TASK DESCRIPTION - Convert the lines below into a Markdown table with two columns, Number and Line, giving each line its own row and skipping blank lines. Leave the pictures out of your answer.

[START OF RECORDS FOR THE TASK]

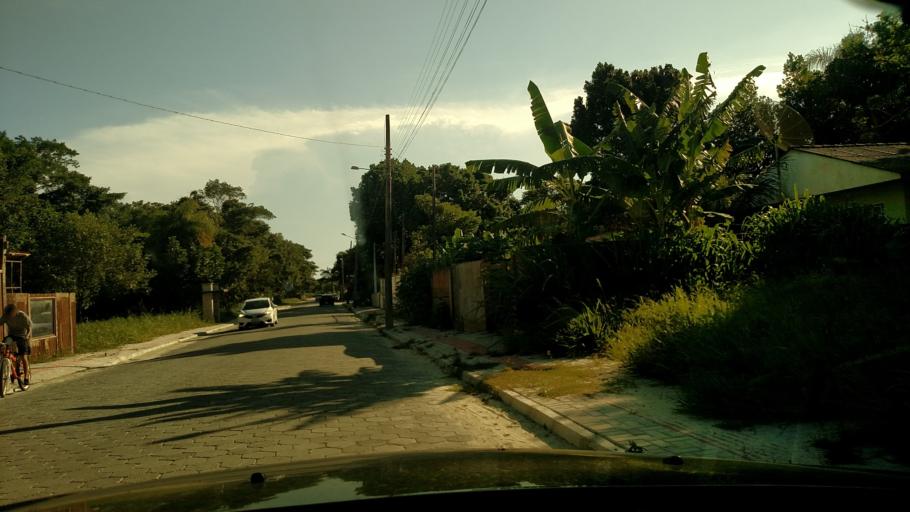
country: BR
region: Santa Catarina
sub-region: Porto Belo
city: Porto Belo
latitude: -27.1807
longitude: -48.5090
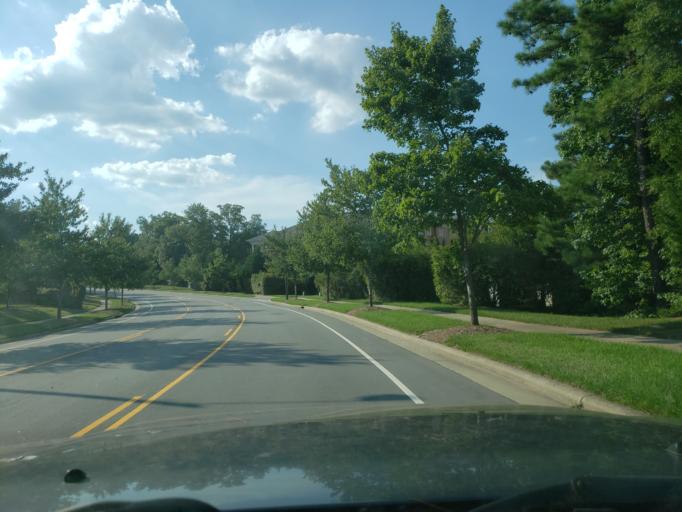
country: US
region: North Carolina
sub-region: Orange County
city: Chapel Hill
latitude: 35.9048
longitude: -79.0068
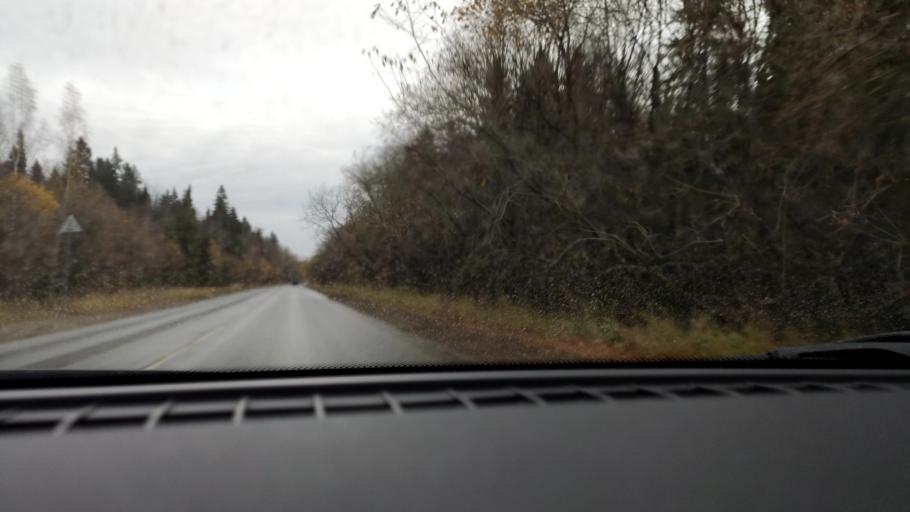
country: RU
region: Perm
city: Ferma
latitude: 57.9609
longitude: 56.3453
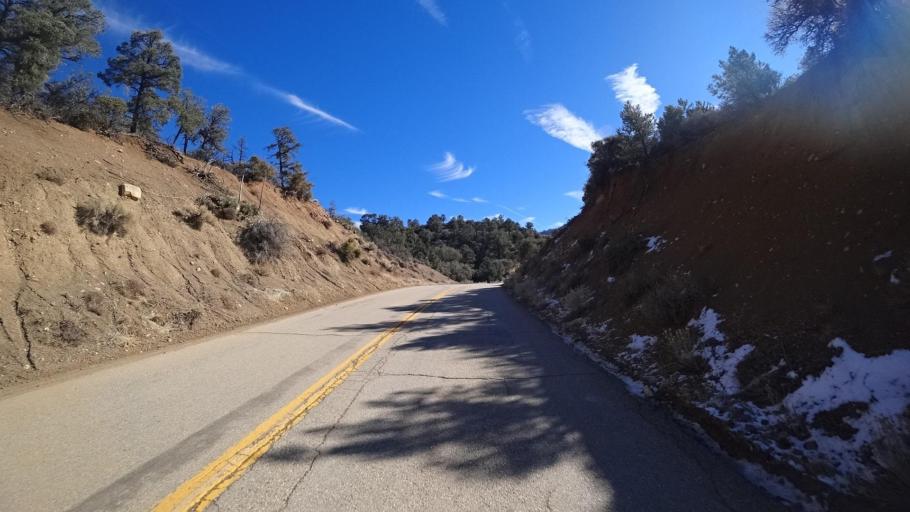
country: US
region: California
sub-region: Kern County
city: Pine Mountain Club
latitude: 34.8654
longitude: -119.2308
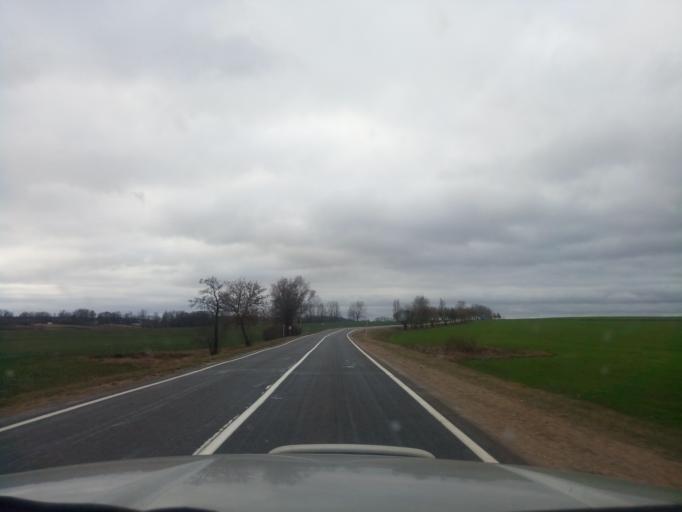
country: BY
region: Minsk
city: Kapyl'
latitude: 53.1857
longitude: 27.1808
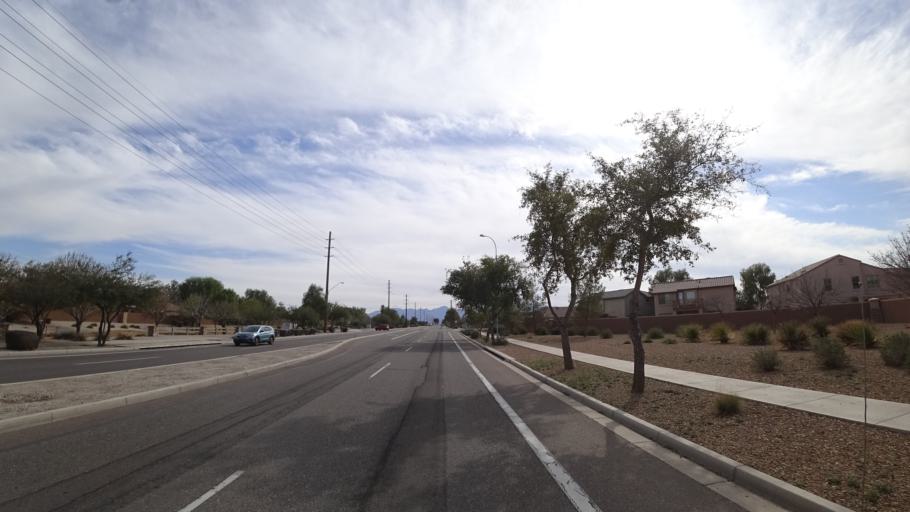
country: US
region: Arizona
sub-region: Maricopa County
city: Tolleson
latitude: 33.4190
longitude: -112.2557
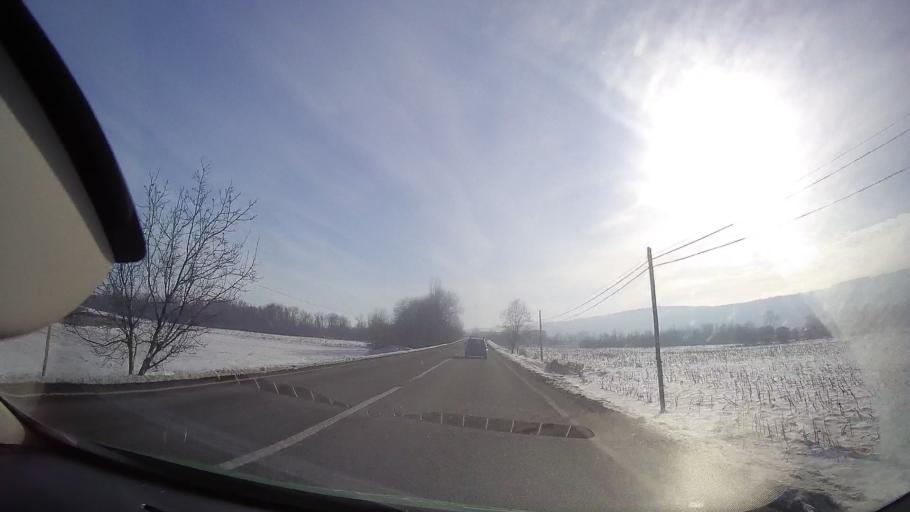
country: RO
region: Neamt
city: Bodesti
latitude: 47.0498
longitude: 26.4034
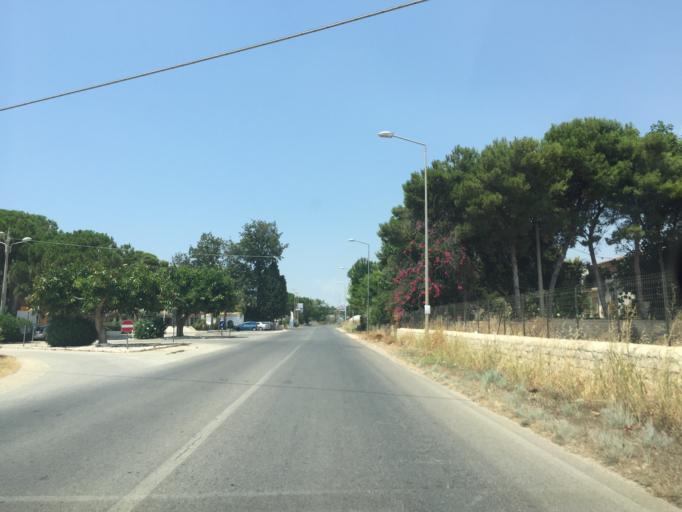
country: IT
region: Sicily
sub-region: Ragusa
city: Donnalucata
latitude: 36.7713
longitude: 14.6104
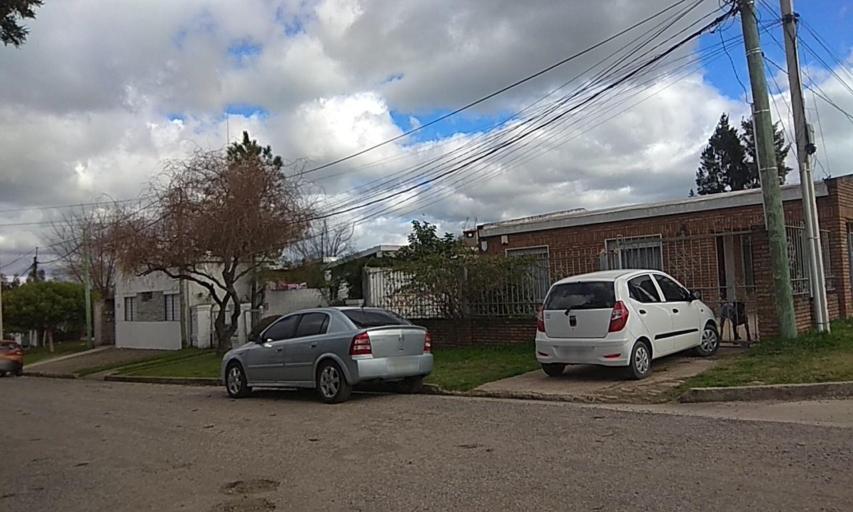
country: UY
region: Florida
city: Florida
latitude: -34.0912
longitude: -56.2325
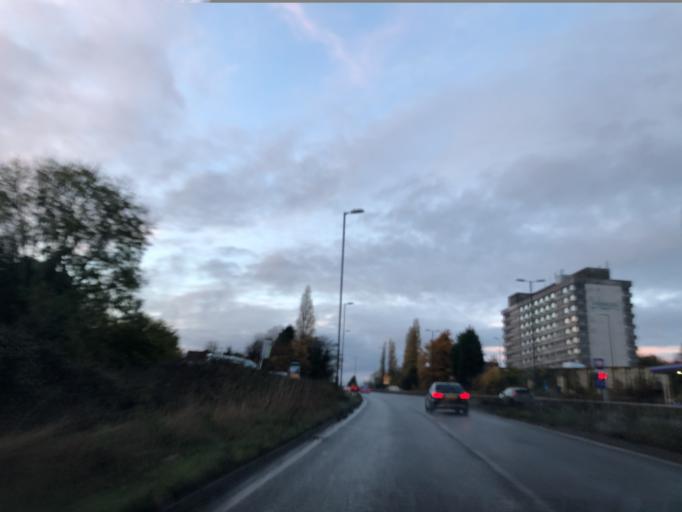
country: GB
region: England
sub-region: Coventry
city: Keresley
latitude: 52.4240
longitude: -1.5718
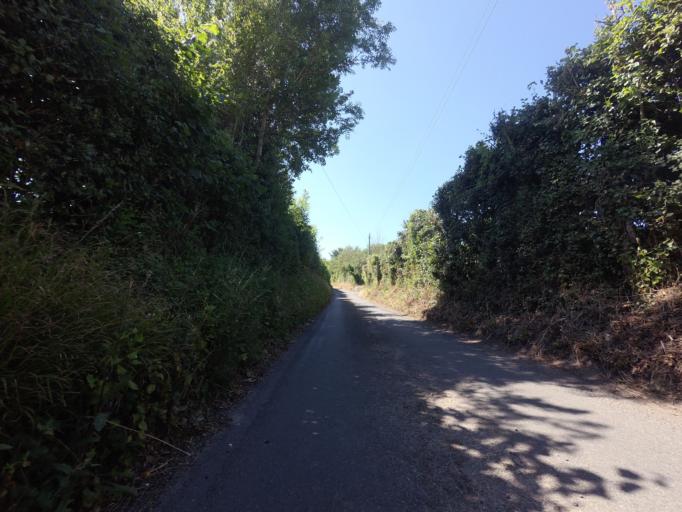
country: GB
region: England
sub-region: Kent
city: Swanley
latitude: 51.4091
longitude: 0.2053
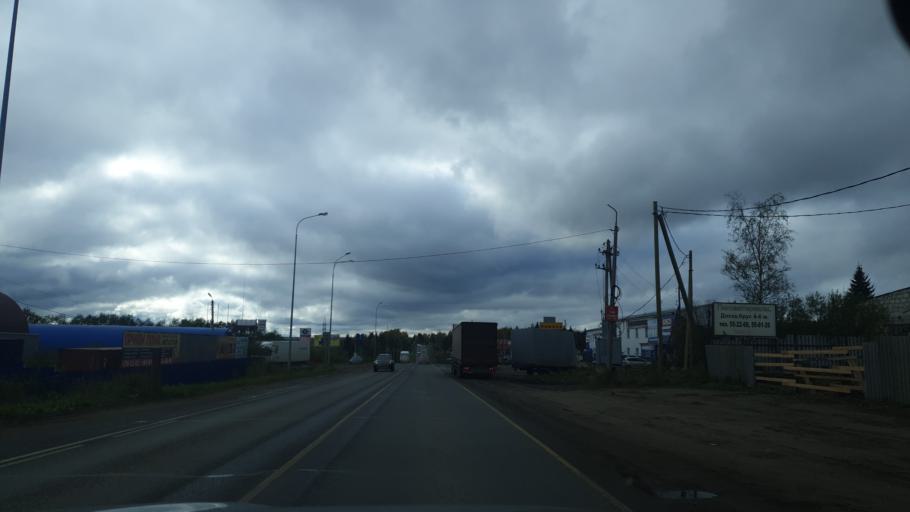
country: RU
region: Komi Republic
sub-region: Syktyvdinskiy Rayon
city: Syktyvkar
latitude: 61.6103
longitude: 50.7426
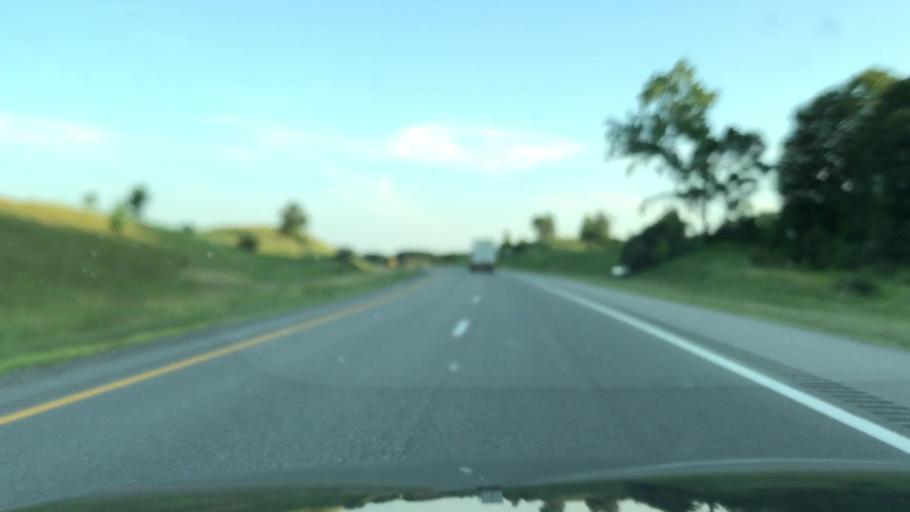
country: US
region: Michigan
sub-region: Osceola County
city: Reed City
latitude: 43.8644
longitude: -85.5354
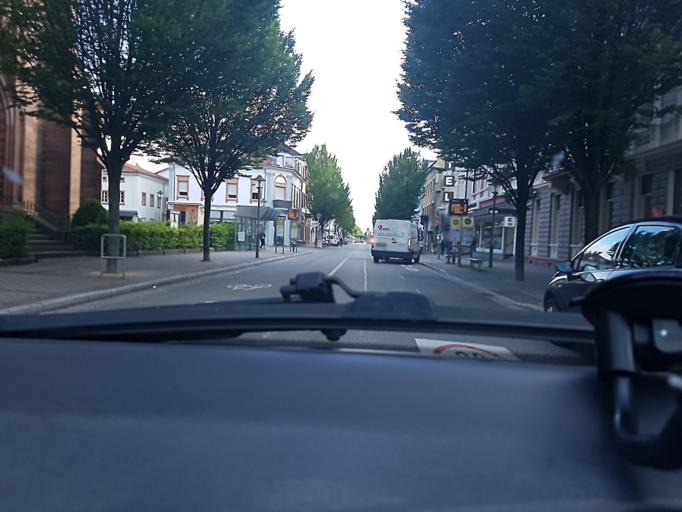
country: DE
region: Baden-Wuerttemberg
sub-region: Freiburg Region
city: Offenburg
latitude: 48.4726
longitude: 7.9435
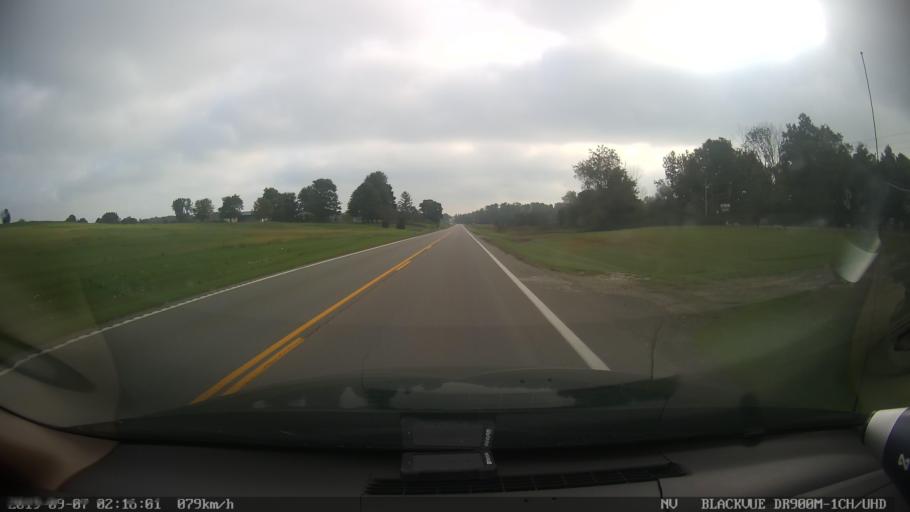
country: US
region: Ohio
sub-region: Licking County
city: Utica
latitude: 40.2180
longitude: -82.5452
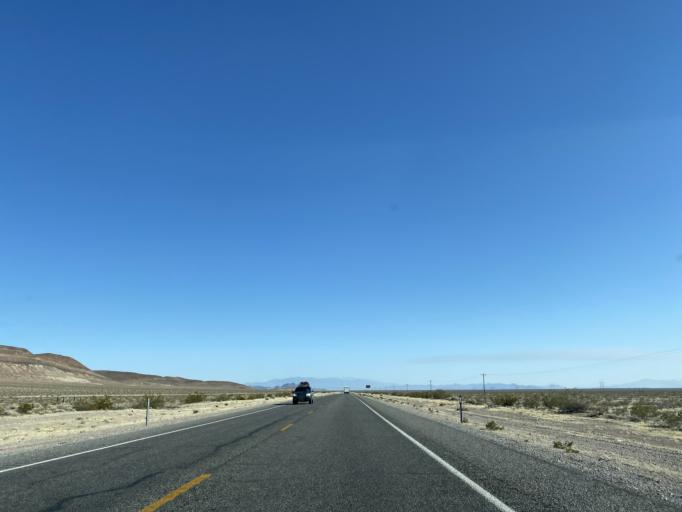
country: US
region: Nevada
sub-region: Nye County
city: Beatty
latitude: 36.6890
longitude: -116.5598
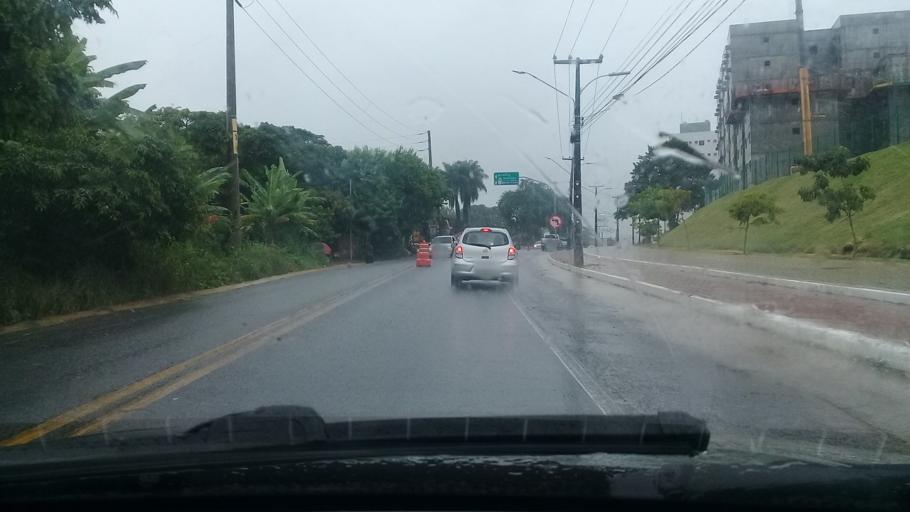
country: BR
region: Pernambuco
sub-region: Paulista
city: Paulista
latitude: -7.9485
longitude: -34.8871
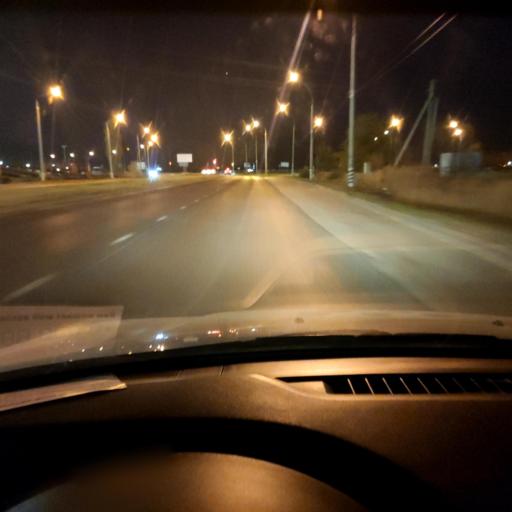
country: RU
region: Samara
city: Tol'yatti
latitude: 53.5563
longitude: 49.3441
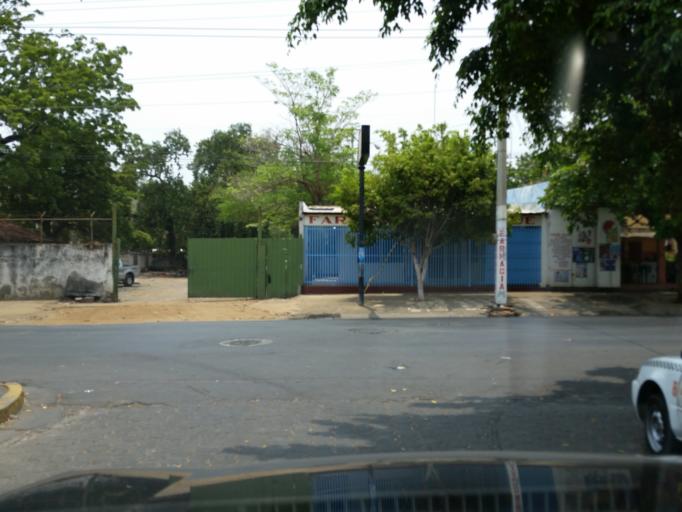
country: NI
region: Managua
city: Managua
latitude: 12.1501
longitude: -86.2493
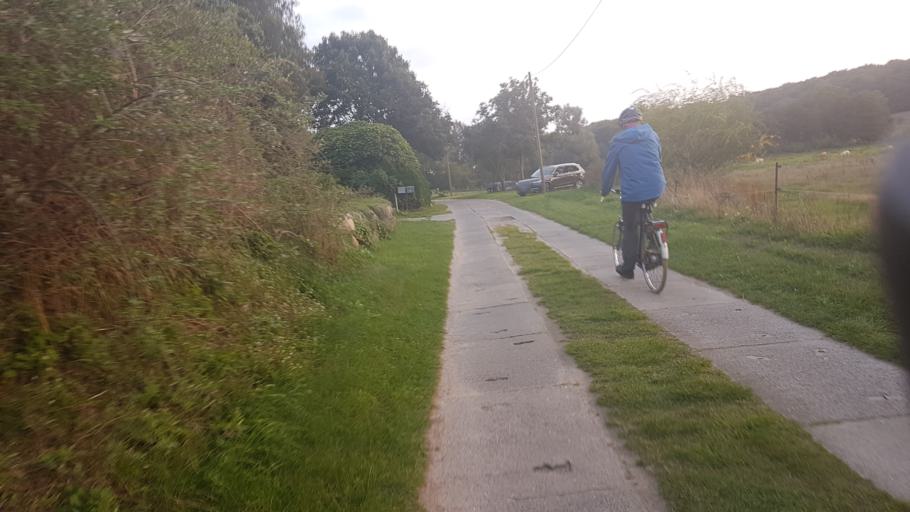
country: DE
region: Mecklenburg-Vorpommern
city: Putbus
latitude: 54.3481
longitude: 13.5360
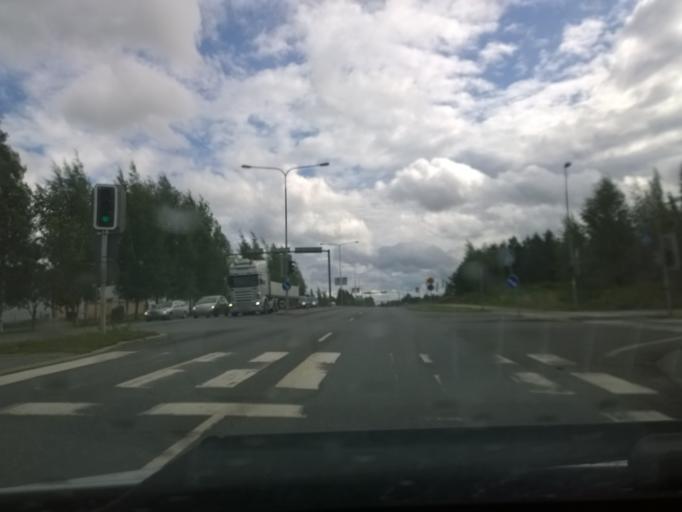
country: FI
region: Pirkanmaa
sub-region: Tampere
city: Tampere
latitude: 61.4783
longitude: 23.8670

[END OF RECORDS FOR THE TASK]

ANSWER FOR THIS EXERCISE -
| Number | Line |
|---|---|
| 1 | country: BR |
| 2 | region: Santa Catarina |
| 3 | sub-region: Porto Belo |
| 4 | city: Porto Belo |
| 5 | latitude: -27.1807 |
| 6 | longitude: -48.5090 |
| 7 | country: US |
| 8 | region: North Carolina |
| 9 | sub-region: Orange County |
| 10 | city: Chapel Hill |
| 11 | latitude: 35.9048 |
| 12 | longitude: -79.0068 |
| 13 | country: RU |
| 14 | region: Perm |
| 15 | city: Ferma |
| 16 | latitude: 57.9609 |
| 17 | longitude: 56.3453 |
| 18 | country: US |
| 19 | region: California |
| 20 | sub-region: Kern County |
| 21 | city: Pine Mountain Club |
| 22 | latitude: 34.8654 |
| 23 | longitude: -119.2308 |
| 24 | country: BY |
| 25 | region: Minsk |
| 26 | city: Kapyl' |
| 27 | latitude: 53.1857 |
| 28 | longitude: 27.1808 |
| 29 | country: US |
| 30 | region: Arizona |
| 31 | sub-region: Maricopa County |
| 32 | city: Tolleson |
| 33 | latitude: 33.4190 |
| 34 | longitude: -112.2557 |
| 35 | country: RO |
| 36 | region: Neamt |
| 37 | city: Bodesti |
| 38 | latitude: 47.0498 |
| 39 | longitude: 26.4034 |
| 40 | country: IT |
| 41 | region: Sicily |
| 42 | sub-region: Ragusa |
| 43 | city: Donnalucata |
| 44 | latitude: 36.7713 |
| 45 | longitude: 14.6104 |
| 46 | country: UY |
| 47 | region: Florida |
| 48 | city: Florida |
| 49 | latitude: -34.0912 |
| 50 | longitude: -56.2325 |
| 51 | country: GB |
| 52 | region: England |
| 53 | sub-region: Coventry |
| 54 | city: Keresley |
| 55 | latitude: 52.4240 |
| 56 | longitude: -1.5718 |
| 57 | country: GB |
| 58 | region: England |
| 59 | sub-region: Kent |
| 60 | city: Swanley |
| 61 | latitude: 51.4091 |
| 62 | longitude: 0.2053 |
| 63 | country: RU |
| 64 | region: Komi Republic |
| 65 | sub-region: Syktyvdinskiy Rayon |
| 66 | city: Syktyvkar |
| 67 | latitude: 61.6103 |
| 68 | longitude: 50.7426 |
| 69 | country: US |
| 70 | region: Michigan |
| 71 | sub-region: Osceola County |
| 72 | city: Reed City |
| 73 | latitude: 43.8644 |
| 74 | longitude: -85.5354 |
| 75 | country: DE |
| 76 | region: Baden-Wuerttemberg |
| 77 | sub-region: Freiburg Region |
| 78 | city: Offenburg |
| 79 | latitude: 48.4726 |
| 80 | longitude: 7.9435 |
| 81 | country: US |
| 82 | region: Ohio |
| 83 | sub-region: Licking County |
| 84 | city: Utica |
| 85 | latitude: 40.2180 |
| 86 | longitude: -82.5452 |
| 87 | country: US |
| 88 | region: Nevada |
| 89 | sub-region: Nye County |
| 90 | city: Beatty |
| 91 | latitude: 36.6890 |
| 92 | longitude: -116.5598 |
| 93 | country: BR |
| 94 | region: Pernambuco |
| 95 | sub-region: Paulista |
| 96 | city: Paulista |
| 97 | latitude: -7.9485 |
| 98 | longitude: -34.8871 |
| 99 | country: RU |
| 100 | region: Samara |
| 101 | city: Tol'yatti |
| 102 | latitude: 53.5563 |
| 103 | longitude: 49.3441 |
| 104 | country: NI |
| 105 | region: Managua |
| 106 | city: Managua |
| 107 | latitude: 12.1501 |
| 108 | longitude: -86.2493 |
| 109 | country: DE |
| 110 | region: Mecklenburg-Vorpommern |
| 111 | city: Putbus |
| 112 | latitude: 54.3481 |
| 113 | longitude: 13.5360 |
| 114 | country: FI |
| 115 | region: Pirkanmaa |
| 116 | sub-region: Tampere |
| 117 | city: Tampere |
| 118 | latitude: 61.4783 |
| 119 | longitude: 23.8670 |